韓国の大ベストセラー 申京淑「オンマをお願い」、翻訳本刊行を期待!

2009-08-11 14:49:25 | 韓国の小説・詩・エッセイ
    

 昨年11月刊行の申京淑(신경숙.シン・ギョンスク)「オンマをお願い」(엄마를 부탁해)は今年上半期80万部を超える大ベストセラーになり、8月に入っても教保文庫で総合2位を維持している。その反響は<読書界>を越え、<オンマ・シンドローム(엄마 신드롬)>現象を引き起こしているとのことだ。(演劇・映画等々にも関連ネタはあるようだが・・・。)
 田舎で暮らす老父母は故郷の家で暮らし、上京した息子・娘たちはそのまま都会で自立して、それぞれの家庭生活を営んでいる。
 ソウルで暮らす4人の息子・娘が誕生日を祝ってあげようと老父母を呼ぶのだが、各々事情があってソウル駅まで誰も迎えには出向かない。結果的にはそれが甘かった。雑踏の中、ソウル駅で地下鉄に乗り込んだ老父が振り返ると、いつも後をついて歩いているはずの老母がいない。戻って探すがみつからない。オンマ(お母ちゃん)行方不明との知らせを受けた息子・娘たちは、ビラを配り、心当たりの場所を探しまわる。
 ・・・・最初の章はこのように始まる。この章の「おまえ(너)」は長女で小説家。自身のことですが、あえて二人称で書いています。リアルな筆致なので、申京淑自身のことをそのまま書いたのでは?と思えるほど。事実、彼女は知り合いの作家から「お母さんはみつかりましたか?」と声をかけられたこともあったそうだ。
 第二章以下は、長男や老父等々の視点から母が描かれる。
 各自が、母の不在によって初めてその存在の大きさに思い至る。そしてそれらをすべて読み得る立場の我々読者は、母がたんに母としてだけでなく、一人の女性としての思いも持ち、そんな人生の場面もあったことを知るのである。
 この2、30年ほどの間、韓国の人々は自らの生活向上、社会の発展に邁進してきた。その過程で、ややもすれば忘れられてきた母の存在に、この小説を通して多くの人々が気付いた、ということだろう。
 この小説はフィクションである。
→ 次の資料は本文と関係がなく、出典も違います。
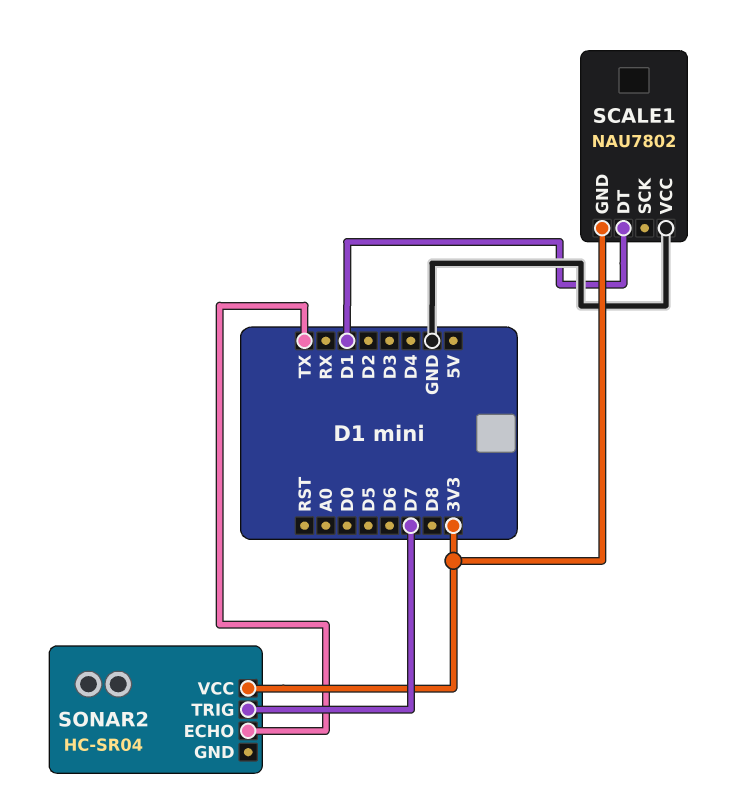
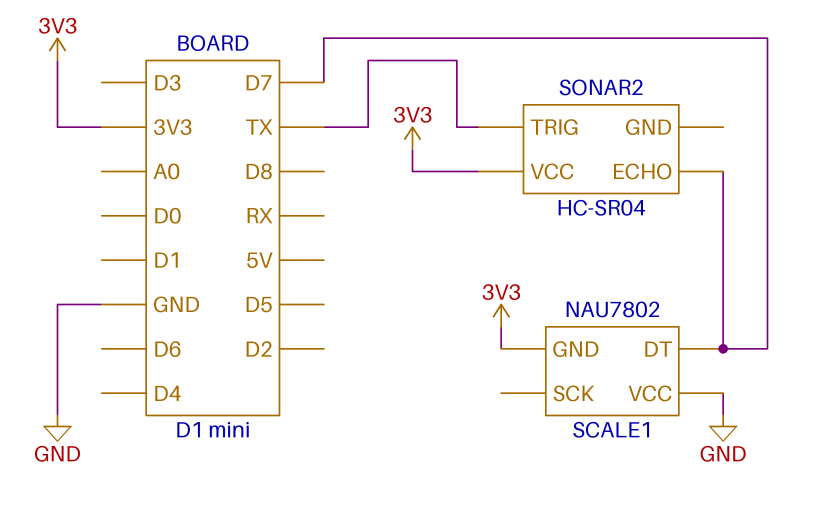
SCALE1 pin DT: D1 -> D7
SONAR2 pin ECHO: TX -> D7
SONAR2 pin TRIG: D7 -> TX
しかし、釜山で視覚障害者の読書会に招かれた話や、中学卒業後兄を頼って上京した頃のエピソードなど、申京淑自身の体験がかなり盛り込まれているようだ。
 彼女の作品が読者の共感をよぶのは、その個人的体験が、韓国の多くの人々の共通体験として受けとめられるという側面が大きいと思われる。が、そればかりでない。登場人物の内面の描写が深く、また穏やかな筆致の中に作者の誠実な人間性が感じられる点には、世代や国を越えて、多くの読者が魅かれることだろう。
 私も、「オンマはみつかるのだろうか?」という推理小説的興味に引きずられて読み進んだが、途中からは物語の展開もさることながら、特に難解な言葉や言い回しを用いずとも感じられる省察の深さに引き込まれた。韓国の長編小説を原文で読み切ったのは初めてだ。(ちょうど1ヵ月で読了。少年向き小説や漫画はけっこう読んできたが・・・。)
 この1月職安通りのコリアプラザで何となく裏表紙の惹句につられてたまたま購入したのがこの本だったことは幸運だった。

 日本の出版社関係の方、もう翻訳にかかっていますか? 刊行を期待しています。「オンマをお願い」をお願い!

※2011年2月6日の追記
「この2、30年ほどの間、韓国の人々は自らの生活向上、社会の発展に邁進してきた。その過程で、ややもすれば忘れられてきた母の存在に、この小説を通して多くの人々が気付いた、ということだろう」と書きましたが、むしろ、伝統的な「家族」の解体が進行してきて、それとともに母親が一個の女性として見られるようになってきた、と解する方が適切かもしれません。
※2022年11月14日の追記
 (大変遅ればせですが)この小説は2011年「母をお願い」(安宇植訳・集英社文庫)という書名で翻訳書が刊行されました。